Problem description: What is wanted is every record, duplicated word for word.

[Saved entries]
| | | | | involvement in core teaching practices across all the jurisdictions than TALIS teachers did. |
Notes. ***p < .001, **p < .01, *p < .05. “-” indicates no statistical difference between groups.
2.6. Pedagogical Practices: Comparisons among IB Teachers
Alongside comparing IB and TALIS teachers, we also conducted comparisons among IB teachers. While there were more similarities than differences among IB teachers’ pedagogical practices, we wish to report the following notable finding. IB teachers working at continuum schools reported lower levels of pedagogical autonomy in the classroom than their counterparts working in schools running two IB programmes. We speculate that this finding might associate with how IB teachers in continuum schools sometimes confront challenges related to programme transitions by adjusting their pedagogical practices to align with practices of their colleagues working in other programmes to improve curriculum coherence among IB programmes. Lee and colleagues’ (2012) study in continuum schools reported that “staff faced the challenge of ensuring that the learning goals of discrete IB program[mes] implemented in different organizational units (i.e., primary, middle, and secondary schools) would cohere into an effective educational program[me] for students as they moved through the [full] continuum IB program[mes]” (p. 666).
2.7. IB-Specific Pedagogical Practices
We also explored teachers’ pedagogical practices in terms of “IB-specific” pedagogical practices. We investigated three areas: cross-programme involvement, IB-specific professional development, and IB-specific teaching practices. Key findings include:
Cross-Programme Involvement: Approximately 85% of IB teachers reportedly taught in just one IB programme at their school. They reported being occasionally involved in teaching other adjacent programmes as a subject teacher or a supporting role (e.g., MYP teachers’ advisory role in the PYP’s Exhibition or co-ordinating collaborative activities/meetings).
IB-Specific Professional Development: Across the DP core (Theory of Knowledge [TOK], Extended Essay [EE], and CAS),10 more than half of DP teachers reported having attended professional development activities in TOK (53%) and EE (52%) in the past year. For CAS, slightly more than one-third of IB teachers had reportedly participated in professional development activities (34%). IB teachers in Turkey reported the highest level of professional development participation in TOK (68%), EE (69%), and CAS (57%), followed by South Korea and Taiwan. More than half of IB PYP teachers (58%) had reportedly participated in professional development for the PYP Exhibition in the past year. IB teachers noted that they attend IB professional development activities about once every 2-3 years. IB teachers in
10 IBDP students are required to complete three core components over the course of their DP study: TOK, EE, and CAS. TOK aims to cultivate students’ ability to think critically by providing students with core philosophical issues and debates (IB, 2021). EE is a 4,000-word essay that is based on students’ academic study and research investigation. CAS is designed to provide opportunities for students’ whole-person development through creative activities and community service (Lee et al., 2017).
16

Response area:
| | | | | involvement in core teaching practices across all the jurisdictions than TALIS teachers did. |
Notes. ***p < .001, **p < .01, *p < .05. “-” indicates no statistical difference between groups.
2.6. Pedagogical Practices: Comparisons among IB Teachers
Alongside comparing IB and TALIS teachers, we also conducted comparisons among IB teachers. While there were more similarities than differences among IB teachers’ pedagogical practices, we wish to report the following notable finding. IB teachers working at continuum schools reported lower levels of pedagogical autonomy in the classroom than their counterparts working in schools running two IB programmes. We speculate that this finding might associate with how IB teachers in continuum schools sometimes confront challenges related to programme transitions by adjusting their pedagogical practices to align with practices of their colleagues working in other programmes to improve curriculum coherence among IB programmes. Lee and colleagues’ (2012) study in continuum schools reported that “staff faced the challenge of ensuring that the learning goals of discrete IB program[mes] implemented in different organizational units (i.e., primary, middle, and secondary schools) would cohere into an effective educational program[me] for students as they moved through the [full] continuum IB program[mes]” (p. 666).
2.7. IB-Specific Pedagogical Practices
We also explored teachers’ pedagogical practices in terms of “IB-specific” pedagogical practices. We investigated three areas: cross-programme involvement, IB-specific professional development, and IB-specific teaching practices. Key findings include:
Cross-Programme Involvement: Approximately 85% of IB teachers reportedly taught in just one IB programme at their school. They reported being occasionally involved in teaching other adjacent programmes as a subject teacher or a supporting role (e.g., MYP teachers’ advisory role in the PYP’s Exhibition or co-ordinating collaborative activities/meetings).
IB-Specific Professional Development: Across the DP core (Theory of Knowledge [TOK], Extended Essay [EE], and CAS),10 more than half of DP teachers reported having attended professional development activities in TOK (53%) and EE (52%) in the past year. For CAS, slightly more than one-third of IB teachers had reportedly participated in professional development activities (34%). IB teachers in Turkey reported the highest level of professional development participation in TOK (68%), EE (69%), and CAS (57%), followed by South Korea and Taiwan. More than half of IB PYP teachers (58%) had reportedly participated in professional development for the PYP Exhibition in the past year. IB teachers noted that they attend IB professional development activities about once every 2-3 years. IB teachers in
10 IBDP students are required to complete three core components over the course of their DP study: TOK, EE, and CAS. TOK aims to cultivate students’ ability to think critically by providing students with core philosophical issues and debates (IB, 2021). EE is a 4,000-word essay that is based on students’ academic study and research investigation. CAS is designed to provide opportunities for students’ whole-person development through creative activities and community service (Lee et al., 2017).
16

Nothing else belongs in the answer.